矛盾したメッセージに潜むジレンマとは?
皆さんはこれまでに、自分のやっていることと言っていることとの矛盾について考えてみたことがありますか?世の中にはなぜ、本心とは正反対の発言をする人がいるのでしょうか?メッセージに矛盾があると、混乱が生まれてしまいます。今回の記事では、心理学的観点からこの現象について紹介していきます。
矛盾したメッセージとはどんなものなのでしょうか?この記事を読み進めていただき、このタイプの意思伝達方法について理解するためのポイントや具体例を学んでみてください。さらに、最近のいくつかの研究について、特にグレゴリー・ベイトソンという社会学者によるものについてお話ししていきます。
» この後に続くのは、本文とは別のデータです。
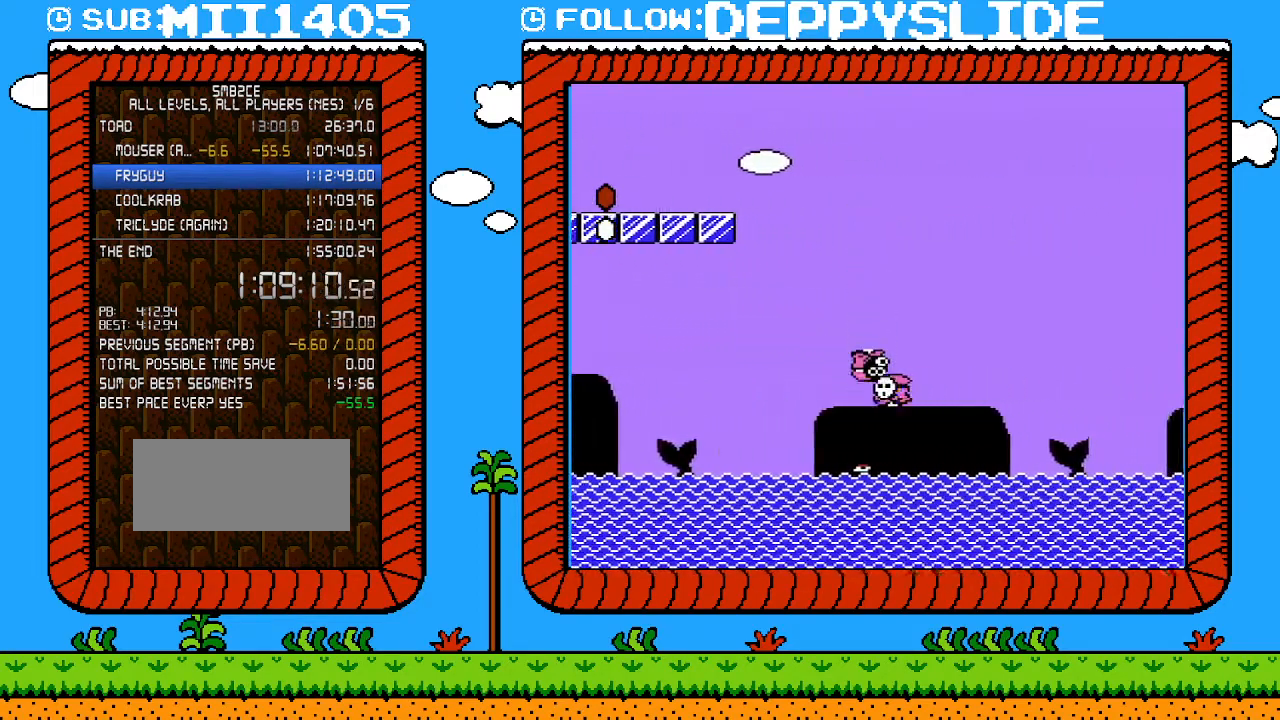
{"buttons": ["A", "B", "DPAD_UP", "DPAD_RIGHT"], "events": [[333, "A", "down"], [400, "DPAD_UP", "down"]]}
“言語が強調しているのは一般的に、そのやり取りのほんの一部でしかない”
-グレゴリー・ベイトソン-
矛盾したメッセージとはどのようなものなのか?
矛盾したメッセージとは、同じ発信源から相反する情報が伝達されるようなメッセージを指します。したがって、本質的に逆説的なものなのです。これについての研究や観察は、以下のような人々によって行われてきました。
- 精神分析医たち。彼らは矛盾している内容の論理を注視することでこれを行います。相反する形で、あるいは曖昧な形で作用する発言を批評するということです。これらは無意識に発せられるものもあれば、そうではないものもあります。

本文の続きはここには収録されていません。